** Dataset records **
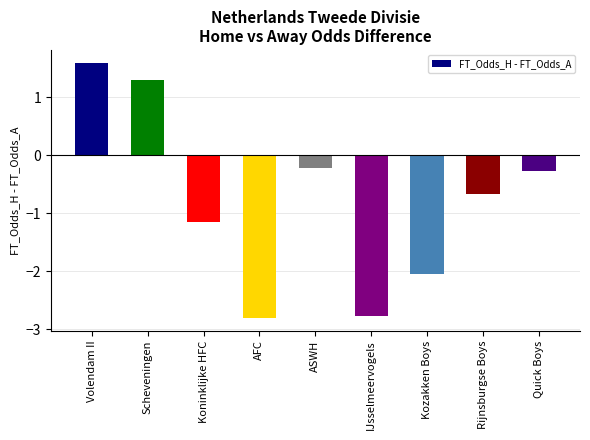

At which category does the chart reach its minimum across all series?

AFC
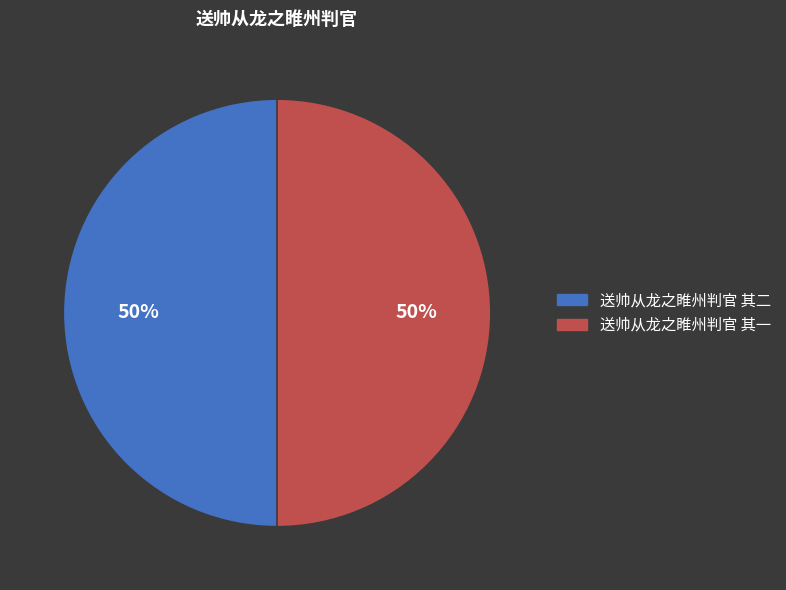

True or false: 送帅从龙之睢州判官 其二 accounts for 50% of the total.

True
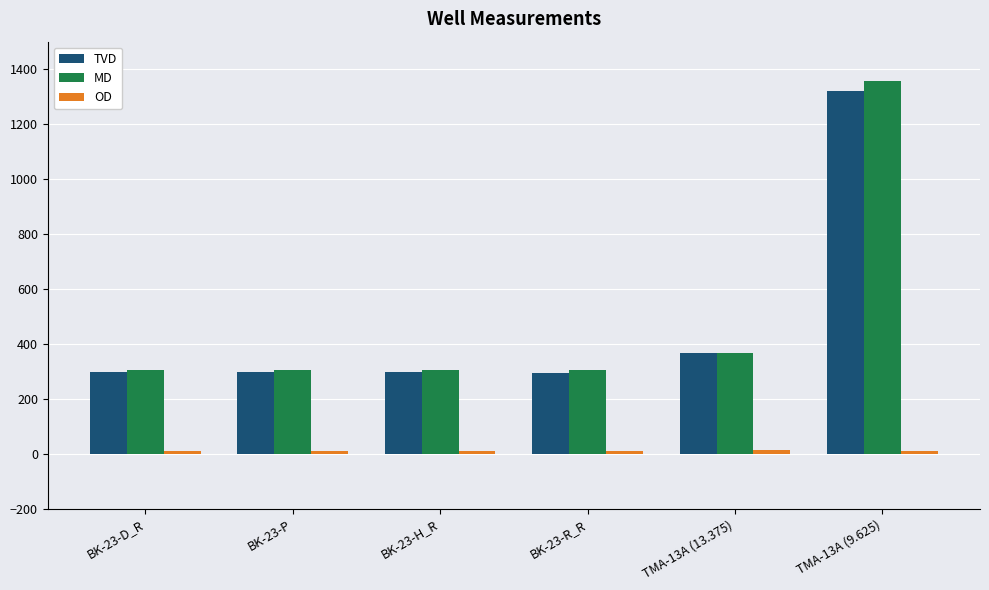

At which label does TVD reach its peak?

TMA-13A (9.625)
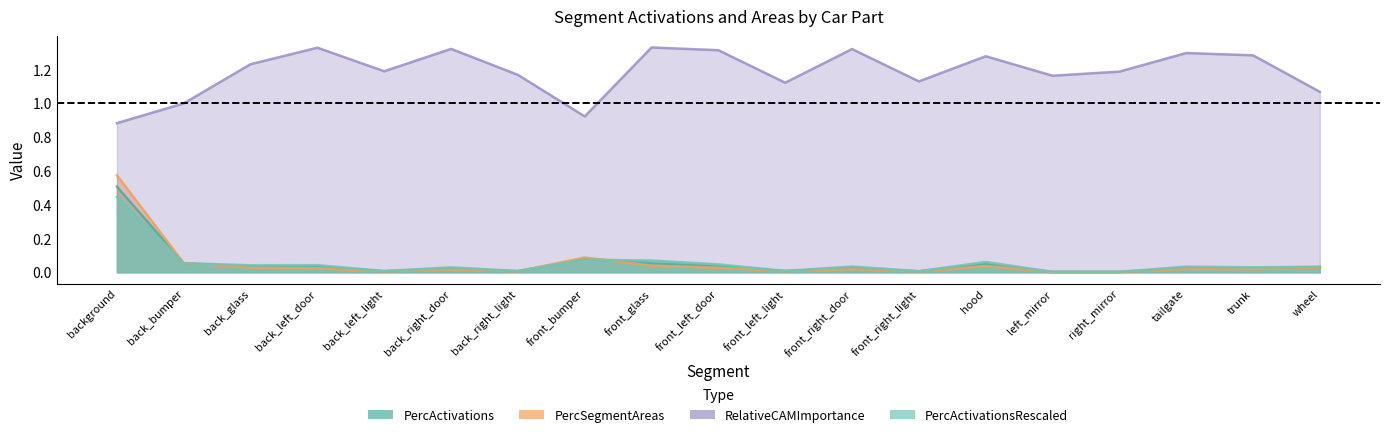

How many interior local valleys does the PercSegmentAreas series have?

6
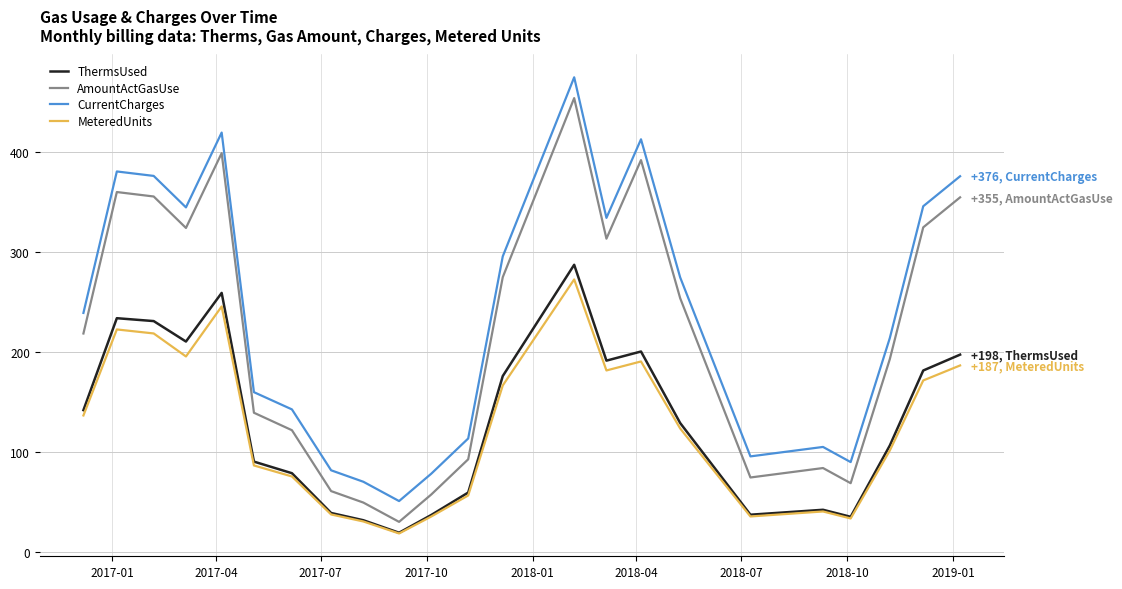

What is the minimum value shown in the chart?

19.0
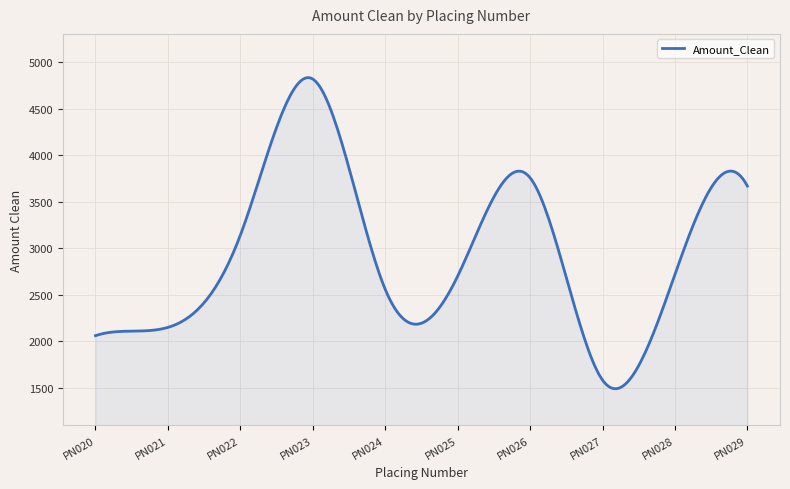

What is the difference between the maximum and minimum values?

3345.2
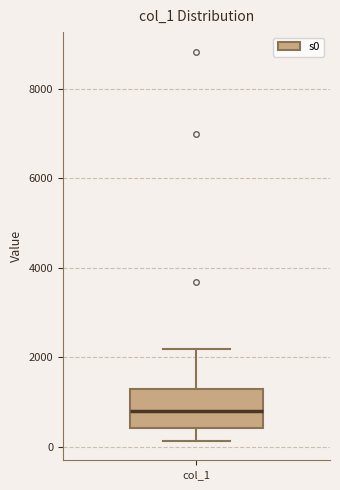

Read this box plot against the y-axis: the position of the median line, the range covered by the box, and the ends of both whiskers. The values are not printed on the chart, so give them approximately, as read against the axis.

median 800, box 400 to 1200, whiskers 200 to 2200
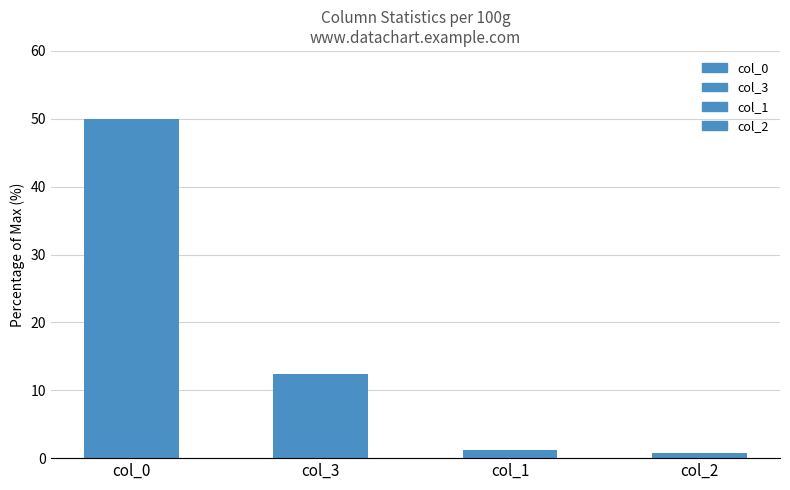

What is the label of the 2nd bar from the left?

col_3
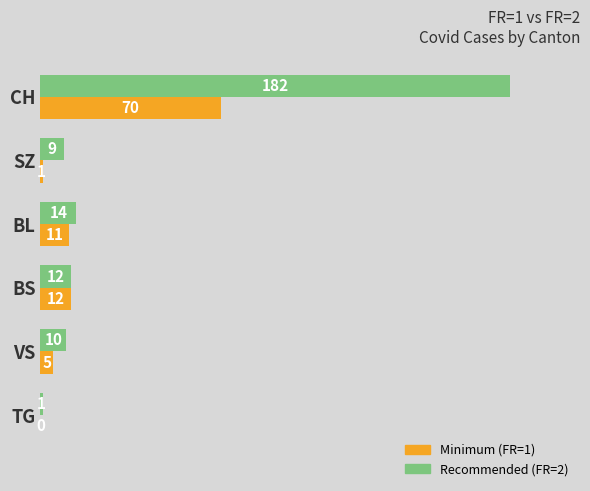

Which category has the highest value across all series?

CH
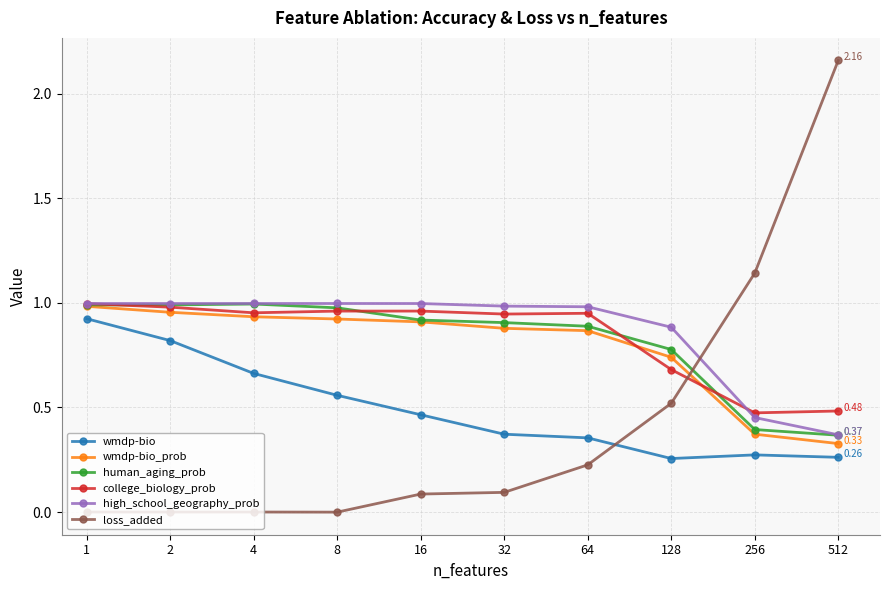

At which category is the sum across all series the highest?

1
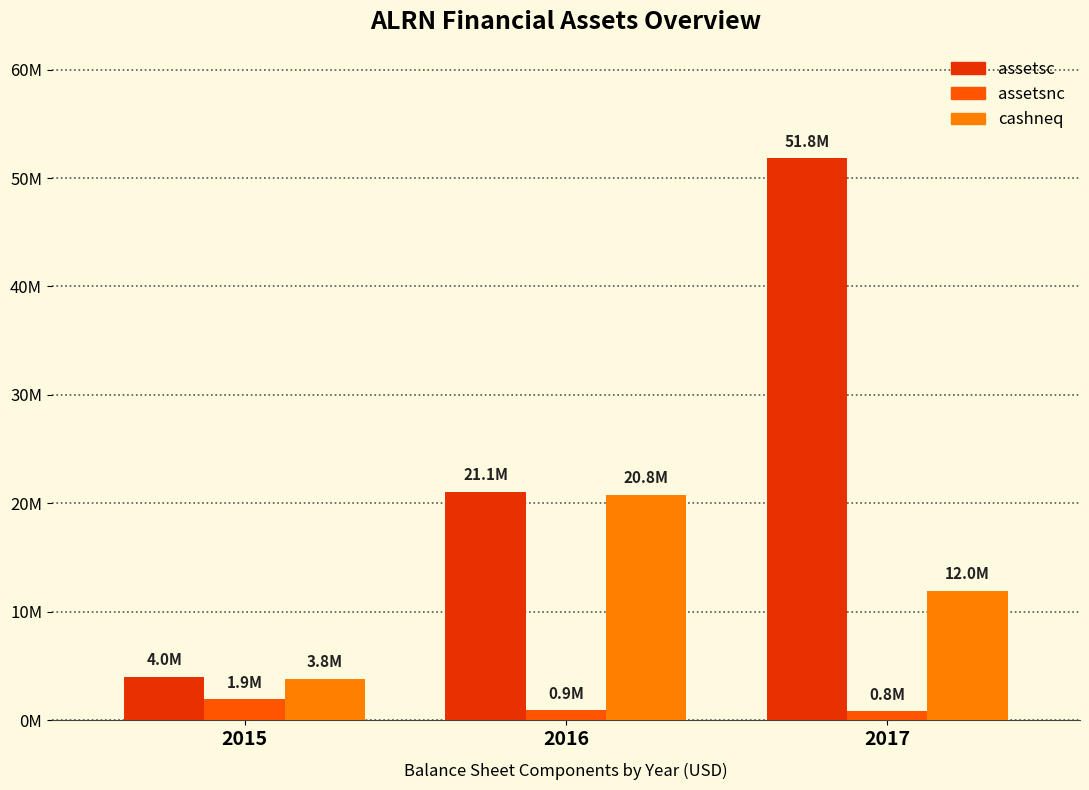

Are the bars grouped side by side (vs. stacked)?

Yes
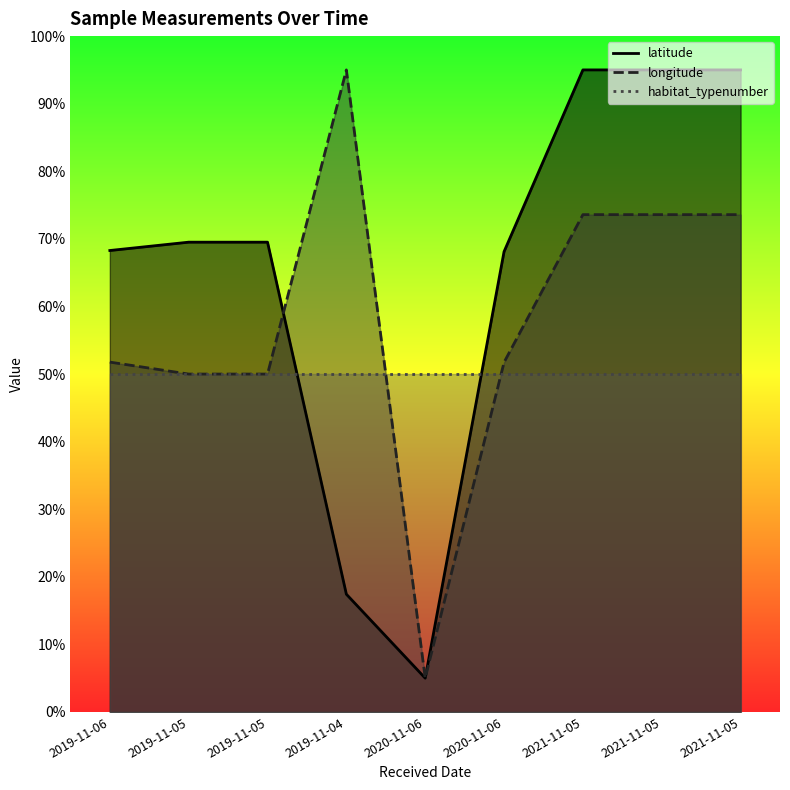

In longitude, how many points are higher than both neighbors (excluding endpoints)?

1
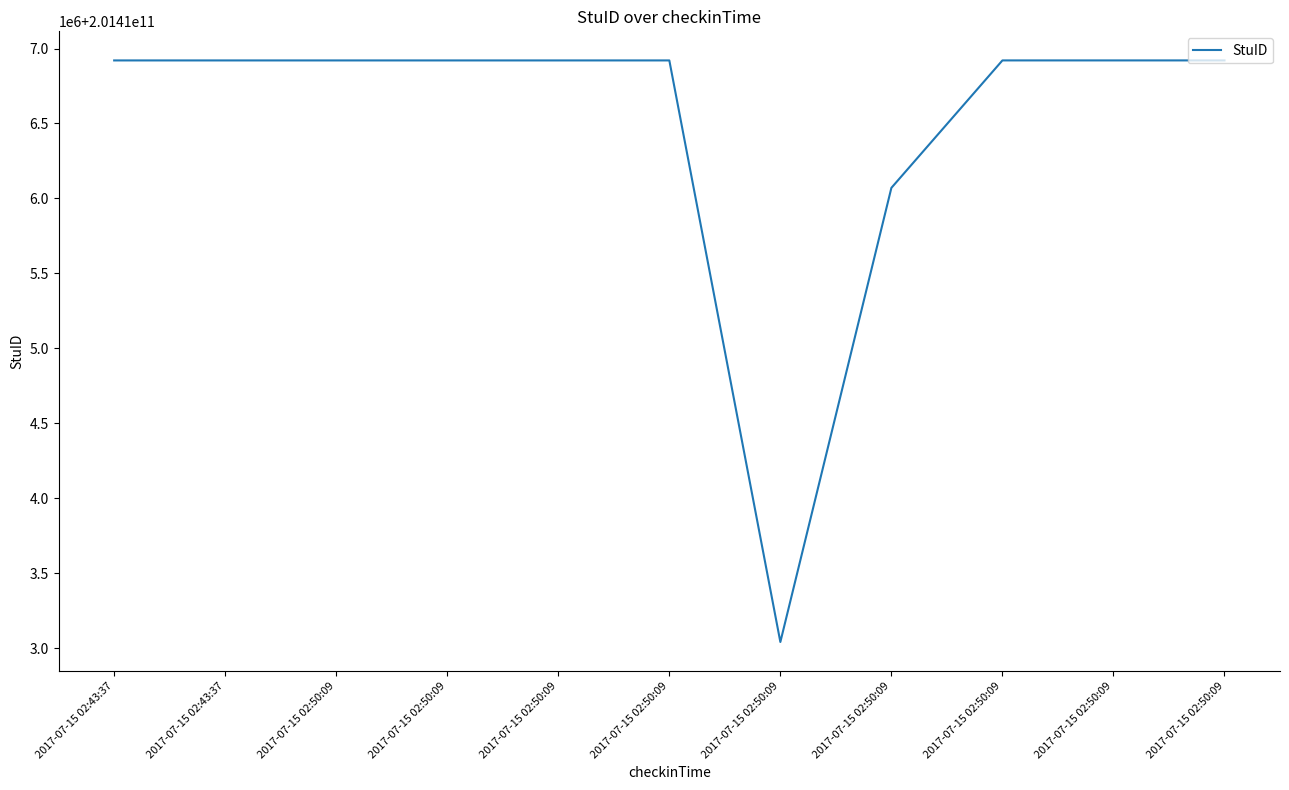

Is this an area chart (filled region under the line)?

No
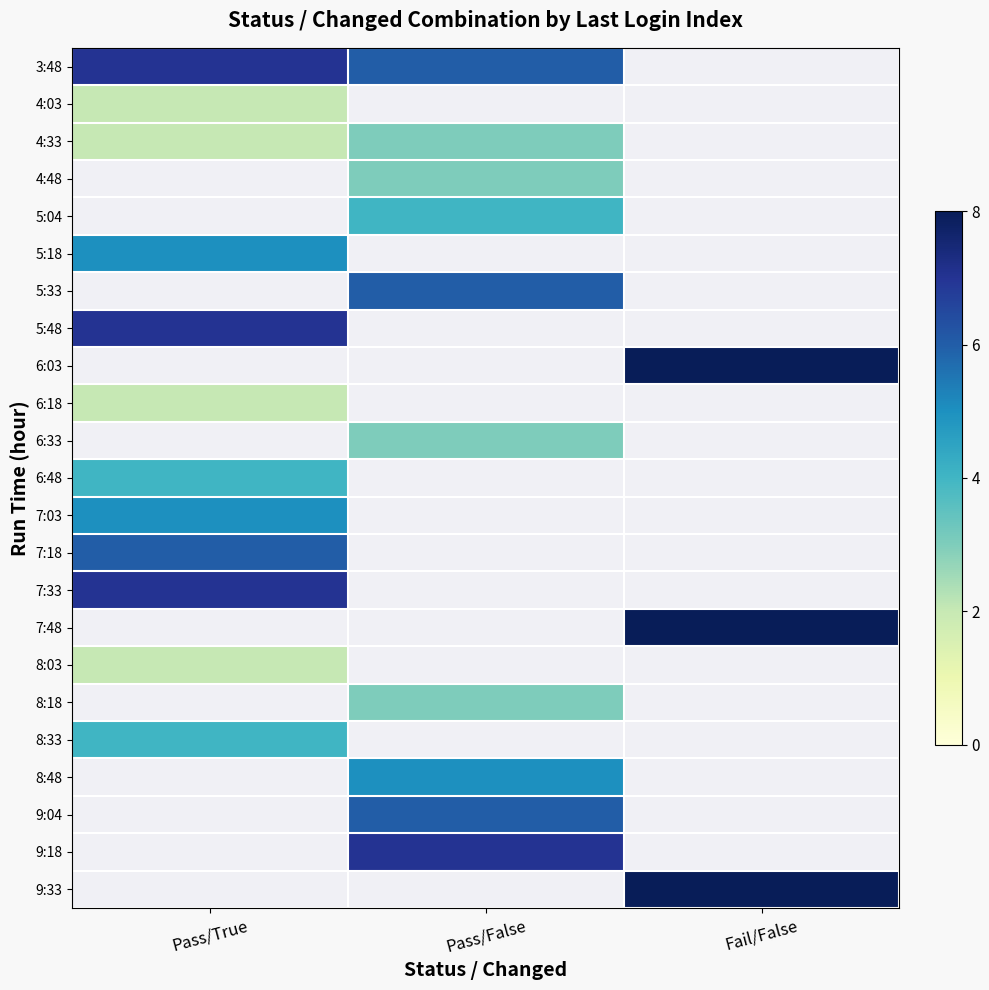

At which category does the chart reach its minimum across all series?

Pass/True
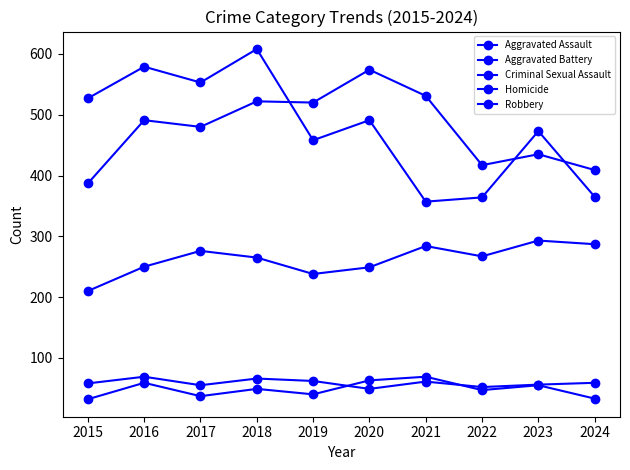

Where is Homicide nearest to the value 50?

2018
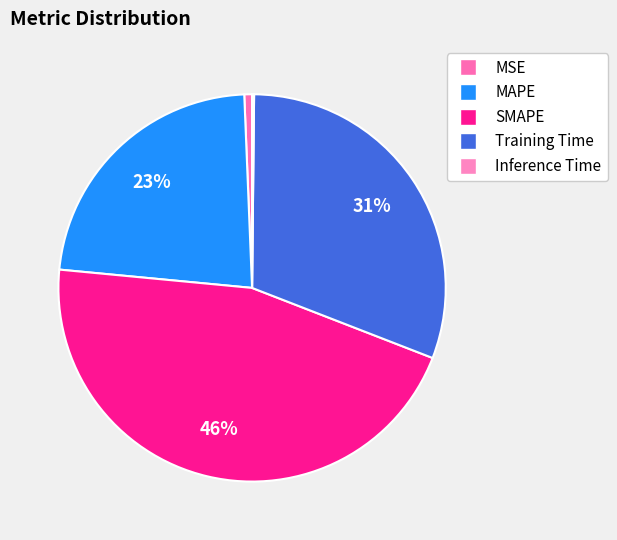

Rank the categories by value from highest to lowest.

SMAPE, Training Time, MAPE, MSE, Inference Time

** What this task involves **
Reproduce every record above with "chart" renamed to "graph" throughout and everything else unchanged, and omit the pictures from your answer.

** Expected answer **
At which category does the graph reach its minimum across all series?

AFC

True or false: 送帅从龙之睢州判官 其二 accounts for 50% of the total.

True

At which label does TVD reach its peak?

TMA-13A (9.625)

How many interior local valleys does the PercSegmentAreas series have?

6

What is the minimum value shown in the graph?

19.0

What is the difference between the maximum and minimum values?

3345.2

Read this box plot against the y-axis: the position of the median line, the range covered by the box, and the ends of both whiskers. The values are not printed on the graph, so give them approximately, as read against the axis.

median 800, box 400 to 1200, whiskers 200 to 2200

What is the label of the 2nd bar from the left?

col_3

Which category has the highest value across all series?

CH

At which category is the sum across all series the highest?

1

Are the bars grouped side by side (vs. stacked)?

Yes

In longitude, how many points are higher than both neighbors (excluding endpoints)?

1

Is this an area graph (filled region under the line)?

No

At which category does the graph reach its minimum across all series?

Pass/True

Where is Homicide nearest to the value 50?

2018

Rank the categories by value from highest to lowest.

SMAPE, Training Time, MAPE, MSE, Inference Time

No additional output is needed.